# Esme's new lamb clip(Finally found a groomer i like!!)



## Camille (Feb 3, 2011)

Hey guys, So i tried the new groomers literally 2 minutes from my house, their called C&H royal dog grooming. their just two girls who own a little grooming place. really fair prices 35$ plus tax for basic wash and clip. It took an extra hour to groom her than they said but it was fine because that extra hour... get this... They took that extra hour to just sit on the floor and get Esme to relax with them(My dog is a VERY timid dog. we've been working on a lot of self confidence stuff but she still is nervous). So the fact that they were willing to do that warms my heart. They also told me that if Ive decided to keep them as my groomers, to come over every so often with her even without an appointment so she can get used to them. 

They did a great job on a lamb clip for her and knew exactly what i meant for lamb clip. and also when I mentioned Miami clip(For the summer). They gushed about how adorable she was especially when she ran to me her little arms extended in joy at my return. 

They got a big tip and are definitely getting a client out of Esme and I. They also paint toenails and add bows to her ears for 5$ extra. Might consider that for special occasions this summer XD. Here are some photos. shes not sporting a PERFECT lamb as i kind of ruined her topknot and a few other spots when i tried clipping her myself and my razor broke lol. but we will be growing out her topknot into a proper one. 

Her upfront face photos don't really show how cute she is. she wouldn't stop rolling around lol.

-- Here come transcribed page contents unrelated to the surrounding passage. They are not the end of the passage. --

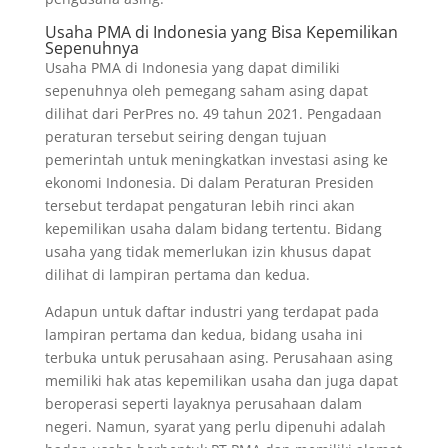
Usaha PMA di Indonesia yang Bisa Kepemilikan
Sepenuhnya
Usaha PMA di Indonesia yang dapat dimiliki
sepenuhnya oleh pemegang saham asing dapat
dilihat dari PerPres no. 49 tahun 2021. Pengadaan
peraturan tersebut seiring dengan tujuan
pemerintah untuk meningkatkan investasi asing ke
ekonomi Indonesia. Di dalam Peraturan Presiden
tersebut terdapat pengaturan lebih rinci akan
kepemilikan usaha dalam bidang tertentu. Bidang
usaha yang tidak memerlukan izin khusus dapat
dilihat di lampiran pertama dan kedua.
Adapun untuk daftar industri yang terdapat pada
lampiran pertama dan kedua, bidang usaha ini
terbuka untuk perusahaan asing. Perusahaan asing
memiliki hak atas kepemilikan usaha dan juga dapat
beroperasi seperti layaknya perusahaan dalam
negeri. Namun, syarat yang perlu dipenuhi adalah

She does this when shes with a fresh clip, she rolls all over the bed XD


----------



## babysdaddy (Feb 6, 2011)

I like her coloring and the cut. My little guy rolls around after a bath and snorts like a pig, lol.


----------



## Skye (Feb 19, 2010)

Esme looks so pretty! That is wonderful that you found a groomer that you are happy with. And, it's an extra special "bonus" that they treated her so well, and really went out of their way to make her comfortable!


----------



## LEUllman (Feb 1, 2010)

So nice to read about a positive grooming experience! Esme looks great. (I love her name, too!)


----------



## fjm (Jun 4, 2010)

It sounds as if this is a business that really deserves to succeed - and what a bonus to have them so close to you. She looks so pretty.


----------



## Camille (Feb 3, 2011)

Their deffinetly amazing. I want my groomer to be able to do a good job on esme but even more important to me is that i want their priority to be making this the most positive experience possible with my dog. She is timid enough as it is without having her traumatized lol. 

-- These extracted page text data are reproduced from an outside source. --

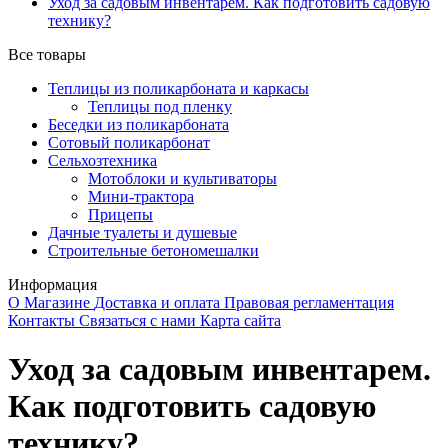
Уход за садовым инвентарем. Как подготовить садовую
технику?
Все товары
Теплицы из поликарбоната и каркасы
Теплицы под пленку
Беседки из поликарбоната
Сотовый поликарбонат
Сельхозтехника
Мотоблоки и культиваторы
Мини-трактора
Прицепы
Дачные туалеты и душевые
Строительные бетономешалки
Информация
О Магазине
Доставка и оплата
Правовая регламентация
Контакты
Связаться с нами
Карта сайта
Уход за садовым инвентарем.
Как подготовить садовую
технику?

im seeing a big improvement in her though. Im starting to take her out to our park(Its not a dog park just a regular one, its encased in a wall of snow right now eccept for two exits) and drop the leash and let her run and play in the snow. she got to sniff some people and dogs today and she did so well. anytime i told her to come she wouldn't even hesitate to run to me, even with another dog in sight. She loved chasing snowballs. The only downside was that i had to blowdry her once i got home lol. But shes even getting really good with that. I always end it with her meal.


----------



## Purley (May 21, 2010)

Do you have any more photos of her face? I am wondering what they used on her face because while it looks fairly short, it doesn't appear to be as short as the face on lots of poodles. I don't like shaved faces. I think in the summer I would be happy to have Lucy's face just like Esme's.

Can you tell me what they did her face with?


----------



## Camille (Feb 3, 2011)

Purley said:


> Do you have any more photos of her face? I am wondering what they used on her face because while it looks fairly short, it doesn't appear to be as short as the face on lots of poodles. I don't like shaved faces. I think in the summer I would be happy to have Lucy's face just like Esme's.
> 
> Can you tell me what they did her face with?


I dont know what they used but her nose is shaved very close to the skin. Next time i bring her in i can ask them.


----------